In which markets are green bonds growing the most? ›

Geographically speaking, it should not come as a surprise that developped economies boast the largest green bond markets. European countries are the leading issuers, with cumulative green bonds issued in Europe amounting to one trillion U.S. dollars.

In which two markets are green bonds growing the most? ›

Two-thirds (67%) of 2022 green bond volume originated from developed markets (DM), 23% from emerging markets (EM) and 9% from Supranational issuers.

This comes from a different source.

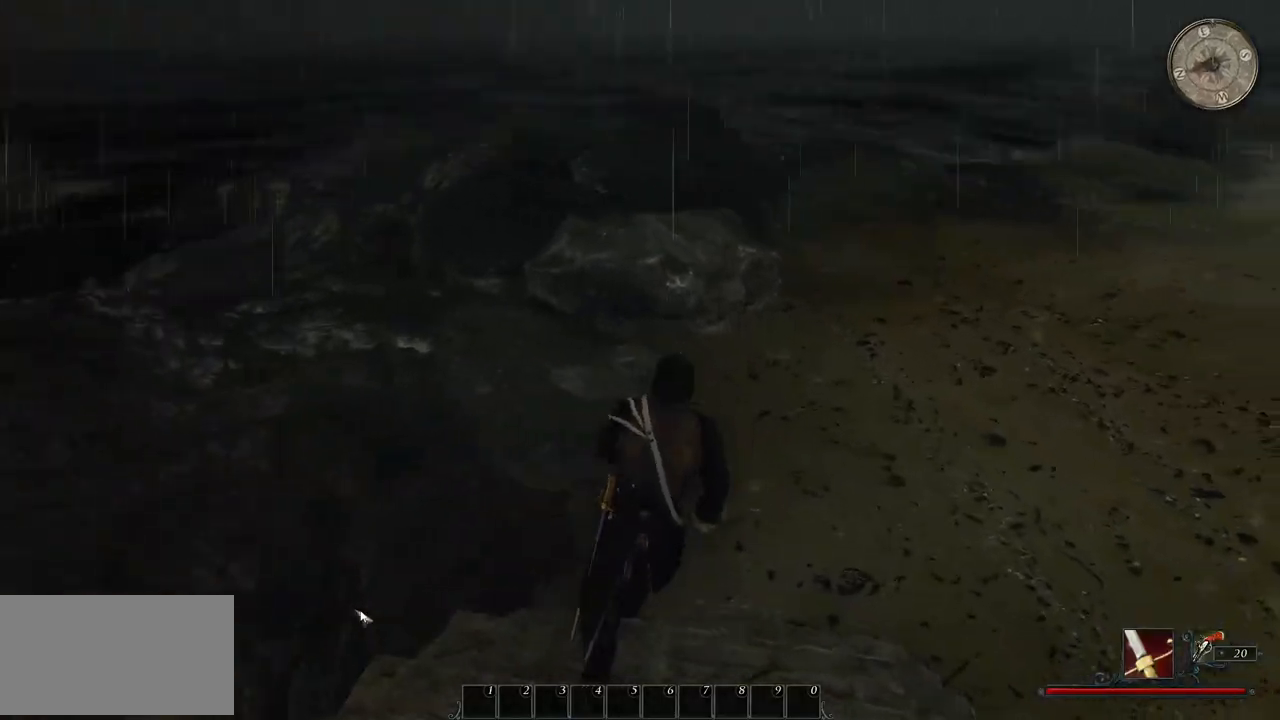
{"keys": ["shift", "w"], "mouse": [], "events": []}
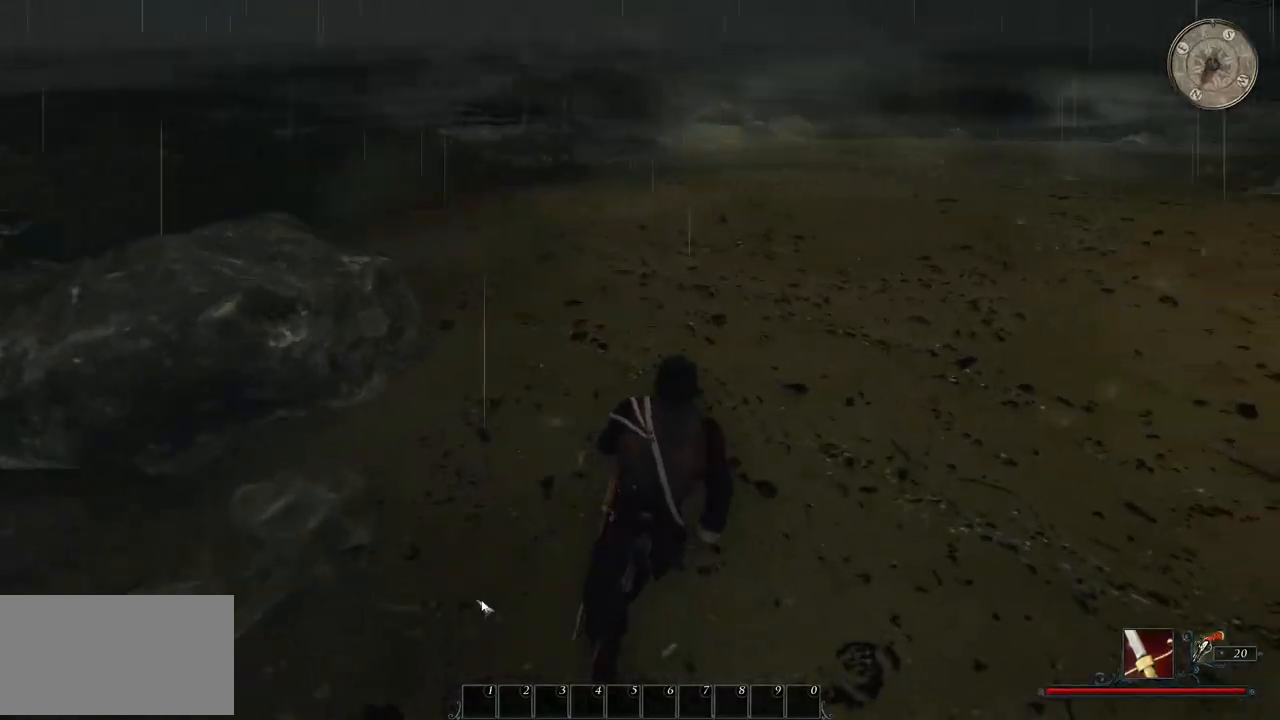
{"keys": ["shift", "w"], "mouse": [], "events": []}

What are the barriers to green investing? ›

Resource Barriers to Sustainable Investing

Require paperwork that can be intimidating and time consuming. Limit investment to accredited investors. Require minimum investment amounts beyond the investor's capacity. Not fit the investor's overall investment strategy, especially in terms of short-term liquidity needs.

Why are green bonds less risky? ›

“Looking at the technical picture, several studies have shown that the historical volatility of green bonds is slightly lower than that of conventional bonds,” he added. “This is attributed to a more long-term focused investor base in green bonds, such as pension funds.”

What are the issues with bonds? ›

These are the risks of holding bonds: Risk #1: When interest rates fall, bond prices rise. Risk #2: Having to reinvest proceeds at a lower rate than what the funds were previously earning. Risk #3: When inflation increases dramatically, bonds can have a negative rate of return.